> >

Komisi VII DPR Akan Panggil Dirut PLN Terkait Listrik Padam di Jakarta dan Sekitarnya

Peristiwa | 1 November 2020, 19:38 WIB
Ilustrasi Tol Listrik PLN, Sulawesi (Sumber: PLN)

JAKARTA, KOMPAS.TV - Komisi VII Dewan Perwakilan Rakyat (DPR) akan memanggil Direktur Utama (Dirut) PT Perusahaan Listrik Negara (Persero) Zulkifli Zaini.

Pihak DPR akan meminta penjelasan kepada Dirut PLN Zulkifli Zaini terkait penyebab mati lampu di sejumlah wilayah di Jakarta, Depok, Bekasi dan sekitarnya yang sempat terjadi siang tadi.

Baca Juga: Erick Thohir Mendadak Berkunjung ke PLN Gambir, Cek dan Pulihkan Listrik yang Mati

"Dalam hal ini kami akan memanggil Dirut PLN untuk mengantisipasi agar kejadian mati lampu tidak meluas," ujar anggota Komisi VII DPR RI, Dyah Roro Esti, saat dihubungi awak media, Minggu (1/11/2020).

Pemanggilan tersebut ada kemungkinan akan diagendakan pada masa sidang DPR berikutnya 9 November.

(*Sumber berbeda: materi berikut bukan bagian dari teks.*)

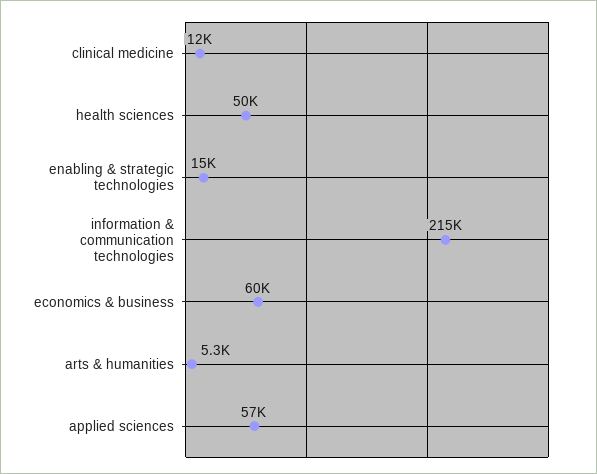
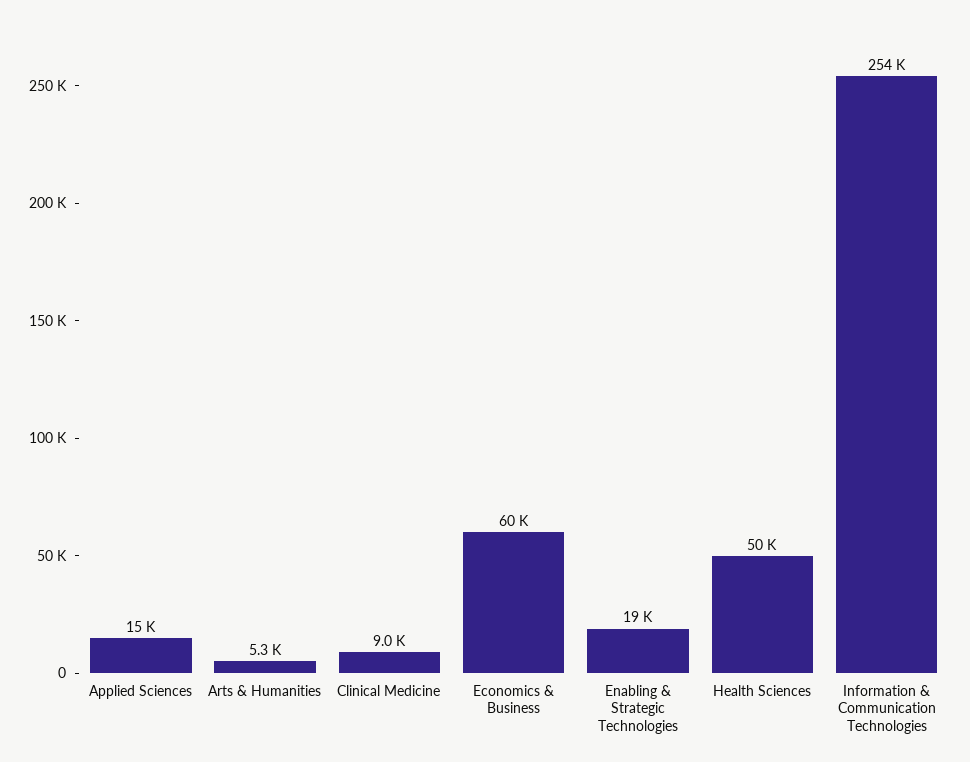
clinical medicine: 12000 -> 9000
enabling & strategic technologies: 15000 -> 19000
information & communication technologies: 215000 -> 254000
applied sciences: 57000 -> 15000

"Terlebih dahulu kami akan meminta penjelasan dari Dirut mengenai sebab musabab mati lampu apakah dikarenakan trafo yang terbakar (overcapacity) atau faktor-faktor yang berkaitan dengan O & M (operation & maintenance)," tuturnya.

Dyah Roro Esti melanjutkan, padamnya listrik dalam durasi yang panjang dikhawatirkan membuat masyarakat memicu beraktivitas di luar rumah, akan tetapi di sisi lain saat pandemi corona masyarakat diimbau beraktivitas di rumah saja sehingga perlunya menerapkan protokol kesehatan yang ketat.

"Perlu kita antisipasi bersama, karena betul sekali sangat dikhawatirkan jika mati lampu (yang sifatnya jangka panjang) dapat memicu masyarakat untuk berkegiatan di luar rumah. Takutnya akan semakin memperluas penyebaran Covid-19 di kalangan masyarakat," kata Dyah Roro.

Namun begitu, pihak PLN masih menginvestigasi penyebab alat pemutus beban meledak di Muara Tawar yang menyebabkan listrik di sebagian wilayah Jakarta dan sekitarnya padam. Alat pemutus beban itu meledak pada siang tadi.

"Saat ini kondisi sistem dalam keadaan normal tidak ada defisit, kami saat ini masih menginvestigasi penyebab dari rusaknya alat yang di Muara Tawar tersebut," ujar Direktur Bisnis Regional Jawa, Madura, dan Bali PLN Haryanto WS dalam konferensi pers, Minggu (1/11/2020).

Haryanto mengatakan pihaknya langsung melakukan sejumlah tindakan setelah mengetahui adanya ledakan di Muara Tawar. Sistem yang sehat diisolasi agar tidak ikut terkena gangguan.

Baca Juga: 17 Wilayah Jakarta dan Sekitarnya Listrik Mulai Nyala, Ini Titik Daerahnya

Meski sejumlah wilayah di Jabodetabek sempat mengalami pemadaman listrik massal siang tadi. 

PT PLN Persero memastikan saat ini sistem sudah kembali normal serta tak akan ada pemadaman bergilir.

Direktur Bisnis Regional Jawa, Madura, dan Bali Haryanto WS mengatakan, padamnya listrik di sejumlah area di Jakarta dan sekitarnya disebabkan karena adanya circuit breaker yang meledak.

"Pada jam 12:58 terjadi gangguan yang disebabkan alat PLN yaitu pemutus beban atau istilah bahasa asingnya adalah 'circuit breaker' 500 KV Fase R di Muara Tawar itu mengalami breakdown atau meledak," ujar Haryanto dalam konferensi pers di kantor PLN Pusat, Jakarta, Minggu (1/11/20).

Haryanto menambahkan, gangguan tersebut juga yang menyebabkan matinya listrik di wilayah Jakarta dan sekitarnya. 

"Kemudian dengan adanya gangguan ini maka suplai listrik dari Cirata atau Jawa Barat bagian tengah ke arah sebagian Jakarta maka terputus. Kemudian sistem-sistem mengisolasi diri," jelas Haryanto.